Minutes of the initial scoping meeting for the recently proposed “Best of the Papples” album project, held at Pouring Beans Records Inc. head office, as recorded on a tiny piece of kitchen roll.
Present: I. Mac Mac Mac Mac McIver (band member); C. Numbers (band member); K. Menendez (A&R executive); Nizzle (producer); E. Lou (Papples Fan Club representative); N. Wolfwood (attorney at law to Mr. Mac Mac Mac Mac McIver).
Shortlist of tracks for inclusion
There was some disagreement about the overall duration of a greatest hits album and the number of tracks it might contain. Mr. Numbers suggested there should be at least one (1) new track to ensure the fans bought the compilation. Mr. Menendez counselled strongly against the creation of any new “cover versions”.

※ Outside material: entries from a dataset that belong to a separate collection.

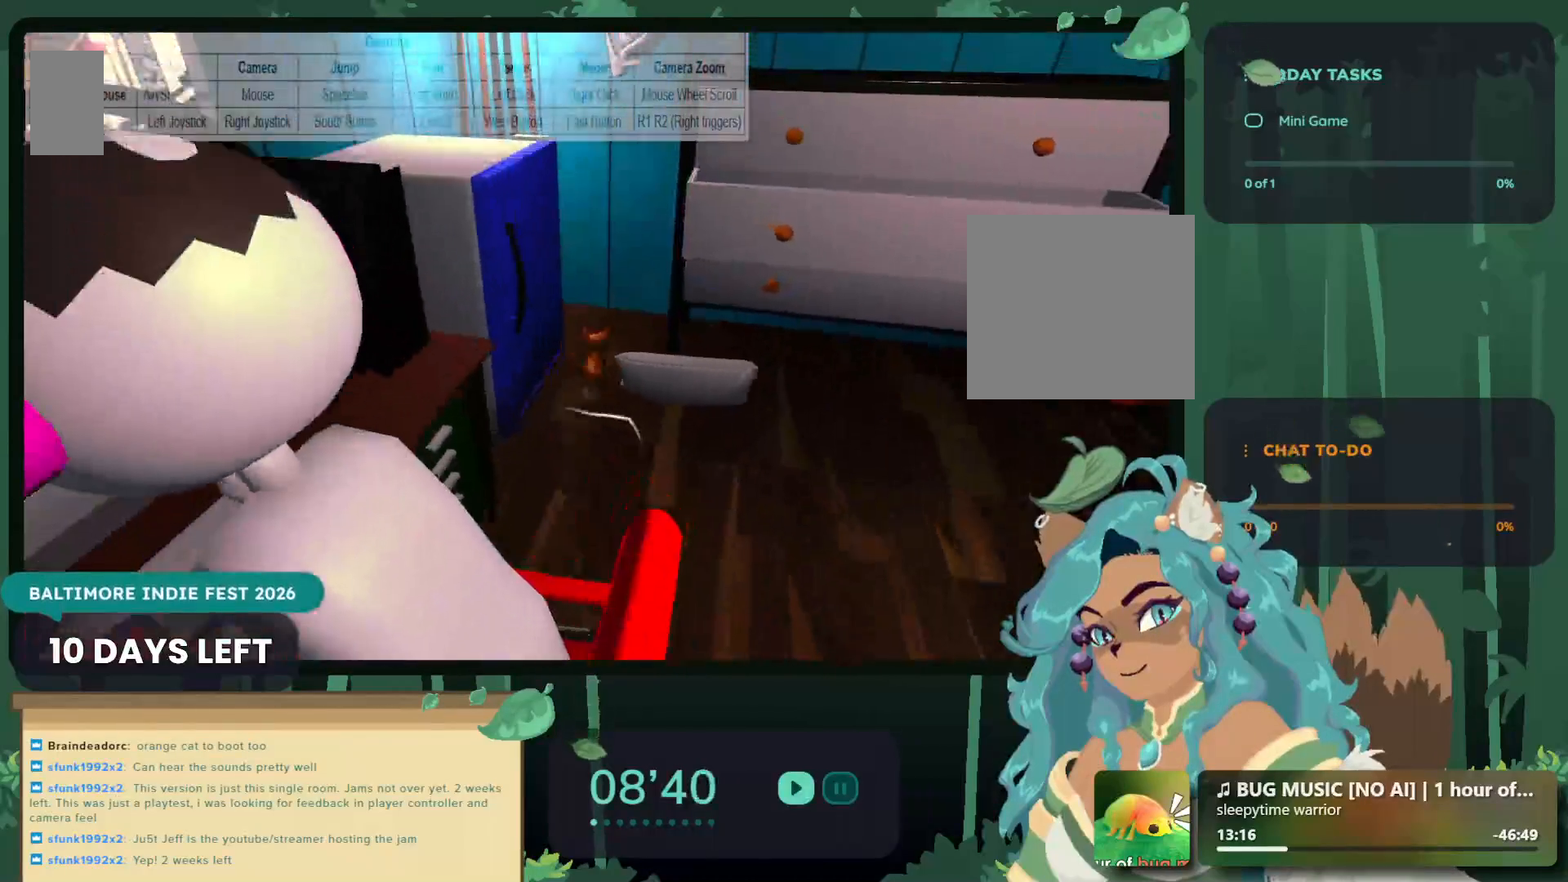
{"dt_ms": 500, "buttons": [], "left_stick": "down-right", "right_stick": "center", "events": [[83, "left_stick", "right"], [117, "X", "down"], [183, "left_stick", "down-right"], [283, "X", "up"]]}
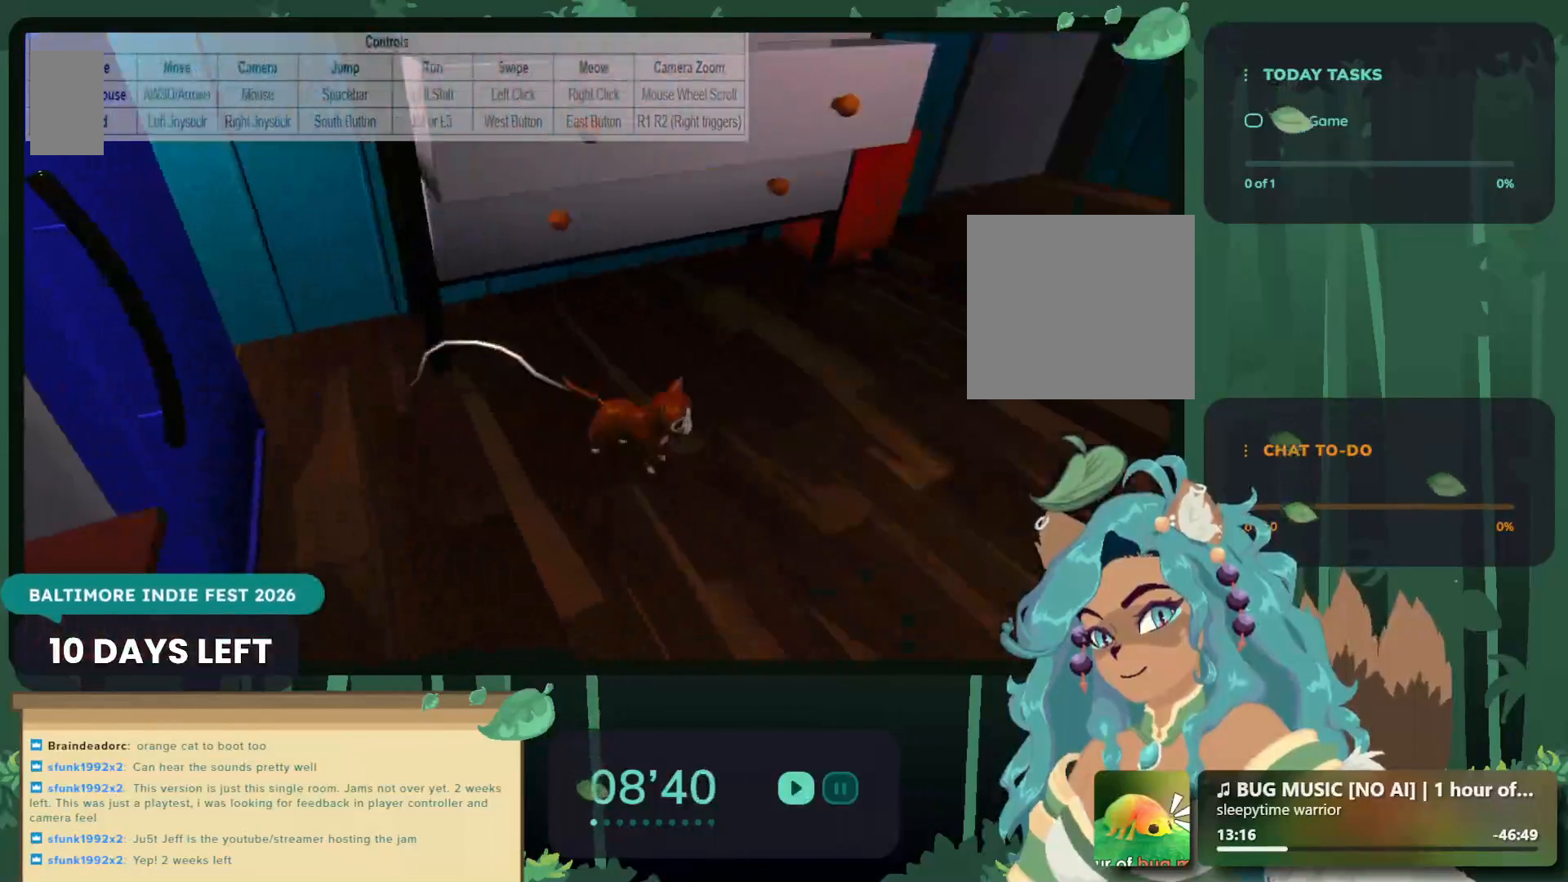
{"dt_ms": 500, "buttons": [], "left_stick": "up-right", "right_stick": "center", "events": [[117, "left_stick", "up-right"]]}
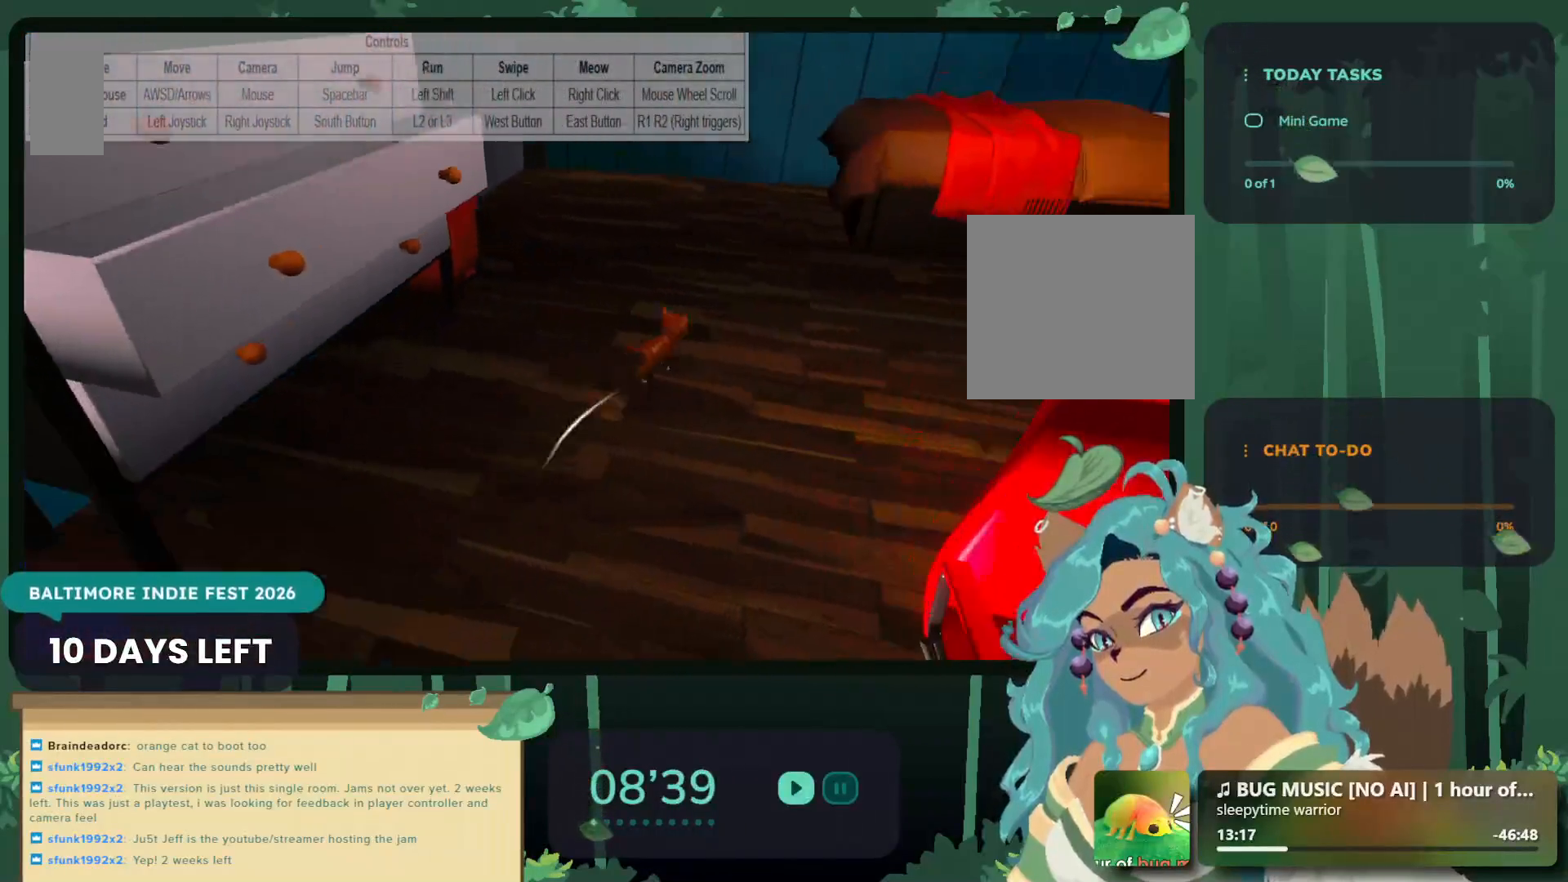
{"dt_ms": 500, "buttons": [], "left_stick": "up-right", "right_stick": "center", "events": []}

The following list was approved as an initial selection from which an album could be created; a second pass of the list resulted in some receiving a star (*) indicating the most strongly preferred tracks.
- Beans (Methane Remix) *
- Dog Song *
- Better than a B Side *
- Beefy Tears
- Ass Pumping Gas *
- The Only Problem Is You *
- Dubsteppin’ (Over the Border)
- Lion Chorus *
- Pod Ice *
- Singin’ at the Back of the Queue *
- Mincey Beef
- Dancin’ With My Truss On *
- Dirty Chips *
- Sexatronic *
- Captain’s Hat *
- Dirty Work *
- You Can’t Clean a Sieve *
- Ghosts in the Microwave *
- Kerfuffle
- Swamp Hospital *
It was suggested that, as well as a new composition, the compilation could include a second new track, which would be a version of an existing Papples song in the style of a Papples cover version. This suggestion met with broad approval within the band, but Mr. Menendez requested that the minutes should record his strong dissent.
Possible titles
A number of possible titles for the compilation were suggested, though none were chosen. These included:
- One Good Track
- What’s a Good Name for a Greatest Hits Album?
- Title of Album
- Milking the Fans
- Pulling a Fast One
- Stretching the Truth
Any other business
The phrase “fuzzy fun chemist” was appended to the draft minutes for no discernible reason.
Action points
None.
Meeting adjourned.
21 comments on “The Best of the Papples”
Was I the fuzzy fun chemist? I can’t remember. I do remember though that this ‘best of’ has been bubbling over now for many years, practically the day after we recorded the last album.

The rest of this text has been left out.